Papyrus 70 (in the Gregory-Aland numbering), designated by 𝔓70, is an early copy of the New Testament in Greek. It is a papyrus manuscript of the Gospel of Matthew. The surviving texts of Matthew are verses 2:13-16; 2:22-3:1; 11:26-27; 12:4-5; 24:3-6.12-15. 𝔓70 has a fairly reliable text, though it was carelessly written. 
The manuscript palaeographically had been assigned to the late 3rd century.

 Text 
The Greek text of this codex is a representative of the Alexandrian text-type. Aland ascribed it as a “strict text”, and placed it in Category I.

 Present location
It is currently housed at the Ashmolean Museum (P. Oxy. 2384) in Oxford and at the Papyrological Institute of Florence in National Archaeological Museum (Florence) (PSI 3407 – formerly CNR 419, 420).

## Provided information
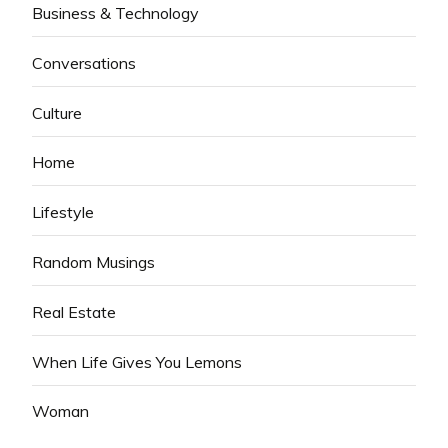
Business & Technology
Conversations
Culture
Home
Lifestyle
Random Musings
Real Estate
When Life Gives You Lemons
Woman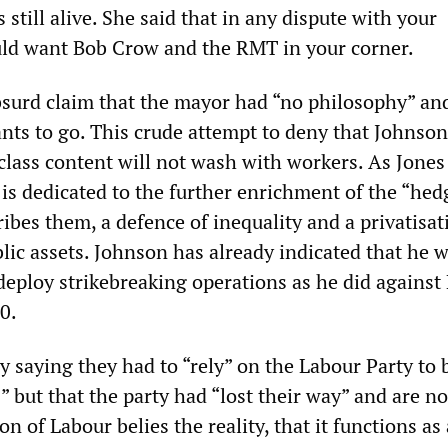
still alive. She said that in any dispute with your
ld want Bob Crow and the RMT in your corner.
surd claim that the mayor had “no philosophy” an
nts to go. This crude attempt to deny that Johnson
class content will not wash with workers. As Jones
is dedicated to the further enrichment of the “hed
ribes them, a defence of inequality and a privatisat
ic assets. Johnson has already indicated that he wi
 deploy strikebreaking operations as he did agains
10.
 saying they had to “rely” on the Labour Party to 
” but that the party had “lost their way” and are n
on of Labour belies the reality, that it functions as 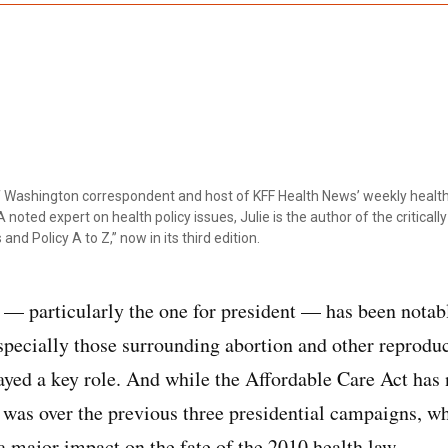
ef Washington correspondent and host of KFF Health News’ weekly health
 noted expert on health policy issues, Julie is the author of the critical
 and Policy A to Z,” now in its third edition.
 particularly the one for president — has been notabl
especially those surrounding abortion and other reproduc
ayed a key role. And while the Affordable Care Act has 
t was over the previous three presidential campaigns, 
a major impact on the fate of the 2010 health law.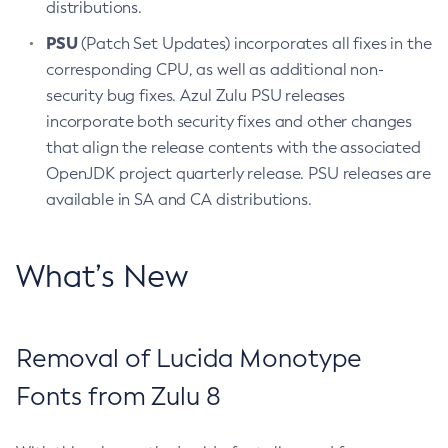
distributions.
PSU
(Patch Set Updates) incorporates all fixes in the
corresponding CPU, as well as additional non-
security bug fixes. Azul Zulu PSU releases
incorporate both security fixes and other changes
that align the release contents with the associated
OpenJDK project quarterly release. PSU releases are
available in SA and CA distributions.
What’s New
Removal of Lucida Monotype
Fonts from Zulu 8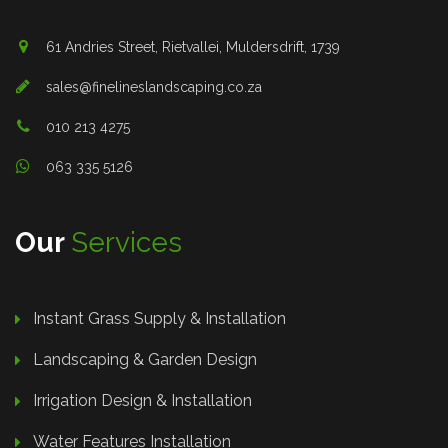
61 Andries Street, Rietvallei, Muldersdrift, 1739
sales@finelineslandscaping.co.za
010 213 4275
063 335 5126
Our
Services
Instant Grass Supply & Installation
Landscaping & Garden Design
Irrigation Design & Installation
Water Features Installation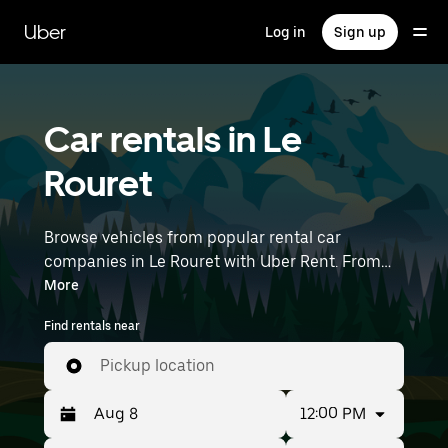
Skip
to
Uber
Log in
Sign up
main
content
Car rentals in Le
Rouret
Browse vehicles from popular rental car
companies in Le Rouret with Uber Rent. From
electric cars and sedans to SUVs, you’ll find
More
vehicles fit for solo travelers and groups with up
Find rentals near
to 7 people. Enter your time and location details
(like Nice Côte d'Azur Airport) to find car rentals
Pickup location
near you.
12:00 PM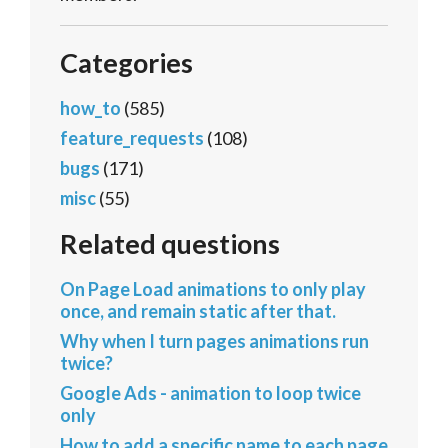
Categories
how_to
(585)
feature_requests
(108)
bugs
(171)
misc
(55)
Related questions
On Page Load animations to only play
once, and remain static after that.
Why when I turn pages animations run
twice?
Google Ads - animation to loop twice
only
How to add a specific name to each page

--

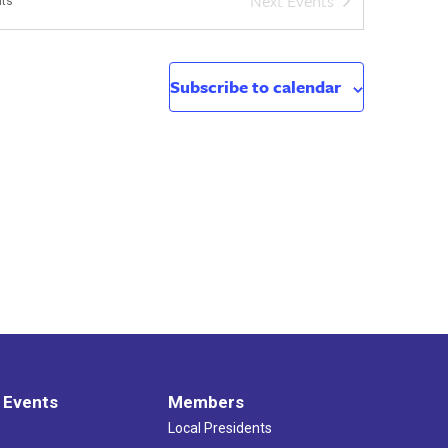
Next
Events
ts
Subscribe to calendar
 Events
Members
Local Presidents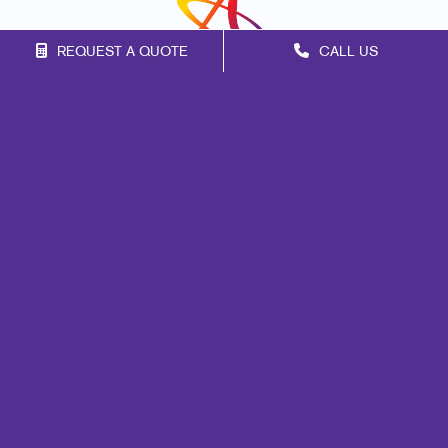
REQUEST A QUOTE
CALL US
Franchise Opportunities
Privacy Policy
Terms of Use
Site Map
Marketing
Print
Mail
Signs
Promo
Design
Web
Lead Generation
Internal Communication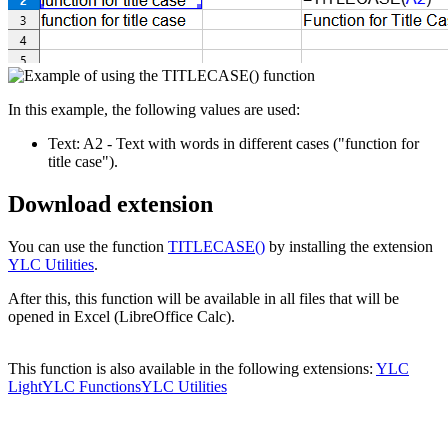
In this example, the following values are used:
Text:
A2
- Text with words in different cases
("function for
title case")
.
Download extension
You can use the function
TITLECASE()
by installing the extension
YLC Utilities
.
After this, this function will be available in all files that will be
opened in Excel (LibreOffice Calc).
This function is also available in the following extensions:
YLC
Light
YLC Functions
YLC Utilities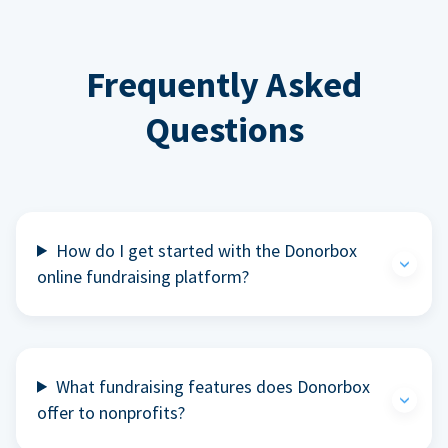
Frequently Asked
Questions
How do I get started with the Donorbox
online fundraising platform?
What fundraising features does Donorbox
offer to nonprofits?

## Problem details
Please state which text-type the Greek text represents, according to the passage on Papyrus 70.

## Response area
The Alexandrian text-type.